The company that owns the New York Stock Exchange, which failed earlier this year in its attempt to merge with a German exchange operator, said Tuesday it will give its CEO a chance at a bigger pay package.
NYSE Euronext said CEO Duncan Niederauer will be eligible for up to $6 million in restricted stock awards tied to company performance. Last year, similar awards were worth about $2.3 million.
The company also set the target bonus for Niederauer at $5 million this year. That can include both cash and stock. Last year, he got $5.5 million. Niederauer's base salary will probably remain at $1 million as it has for the past several years.
The company is doubling his potential severance package. It will be two times the combination of his salary and target bonus. Niederauer agreed to give up a provision under which the company would have paid the taxes on the severance package.
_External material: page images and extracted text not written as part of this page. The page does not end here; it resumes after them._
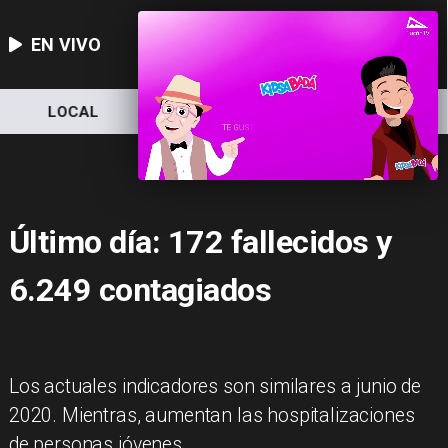
EN VIVO
LOCAL
NACIONAL
DEPORTES
Último día: 172 fallecidos y
6.249 contagiados
Los actuales indicadores son similares a junio de
2020. Mientras, aumentan las hospitalizaciones
de personas jóvenes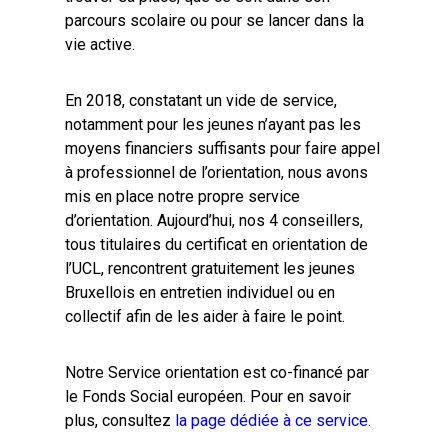
parcours scolaire ou pour se lancer dans la
vie active.
En 2018, constatant un vide de service,
notamment pour les jeunes n’ayant pas les
moyens financiers suffisants pour faire appel
à professionnel de l’orientation, nous avons
mis en place notre propre service
d’orientation. Aujourd’hui, nos 4 conseillers,
tous titulaires du certificat en orientation de
l’UCL, rencontrent gratuitement les jeunes
Bruxellois en entretien individuel ou en
collectif afin de les aider à faire le point.
Notre Service orientation est co-financé par
le Fonds Social européen. Pour en savoir
plus, consultez
la page dédiée à ce service
.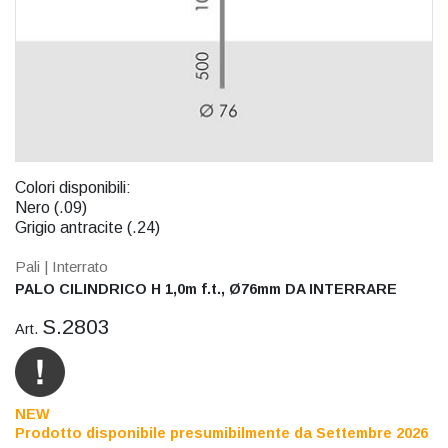
Colori disponibili:
Nero (.09)
Grigio antracite (.24)
Pali
| Interrato
PALO CILINDRICO H 1,0m f.t., Ø76mm DA INTERRARE
S.2803
Art.
NEW
Prodotto disponibile presumibilmente da Settembre 2026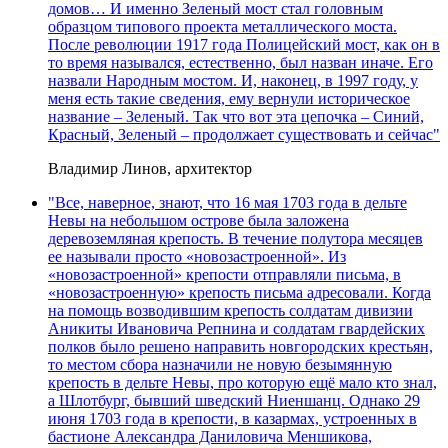
домов… И именно Зеленый мост стал головным
образцом типового проекта металлического моста.
После революции 1917 года Полицейский мост, как он в
то время назывался, естественно, был назван иначе. Его
назвали Народным мостом. И, наконец, в 1997 году, у
меня есть такие сведения, ему вернули историческое
название – Зеленый. Так что вот эта цепочка – Синий,
Красный, Зеленый – продолжает существовать и сейчас"
Владимир Линов, архитектор
"Все, наверное, знают, что 16 мая 1703 года в дельте
Невы на небольшом острове была заложена
деревоземляная крепость. В течение полутора месяцев
ее называли просто «новозастроенной». Из
«новозастроенной» крепости отправляли письма, в
«новозастроенную» крепость письма адресовали. Когда
на помощь возводившим крепость солдатам дивизии
Аникиты Ивановича Репнина и солдатам гвардейских
полков было решено направить новгородских крестьян,
то местом сбора назначили не новую безымянную
крепость в дельте Невы, про которую ещё мало кто знал,
а Шлотбург, бывший шведский Ниеншанц. Однако 29
июня 1703 года в крепости, в казармах, устроенных в
бастионе Александра Даниловича Меншикова,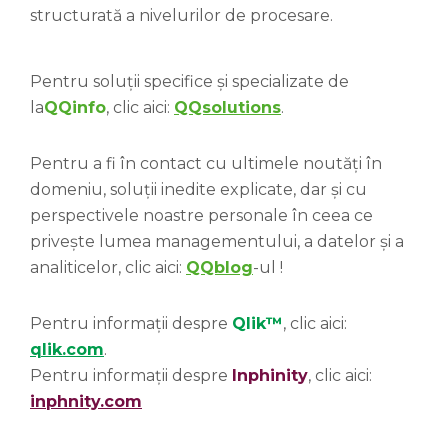
structurată a nivelurilor de procesare.
Pentru soluții specifice și specializate de
la
QQinfo
, clic aici:
QQsolutions
.
Pentru a fi în contact cu ultimele noutăți în
domeniu, soluții inedite explicate, dar și cu
perspectivele noastre personale în ceea ce
privește lumea managementului, a datelor și a
analiticelor, clic aici:
QQblog
-ul !
Pentru informații despre
Qlik™
, clic aici:
qlik.com
.
Pentru informații despre
Inphinity
, clic aici:
inphnity.com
The change, disclosed in a regulatory filing, signals the board of directors' support for Niederauer about two months after European regulators blocked NYSE Euronext's bid to merge with Deutsche Boerse, citing antitrust concerns.
NYSE Euronext said it made the pay change "to retain and incentivize our high-performing CEO at a critical juncture."
It could also be an attempt for NYSE Euronext to show shareholders that it plans to tie CEO pay more closely to the company's performance, a cause often pushed for by shareholder-rights activists.
Niederauer, 52, is a former Goldman Sachs partner. He has run NYSE Euronext since December 2007.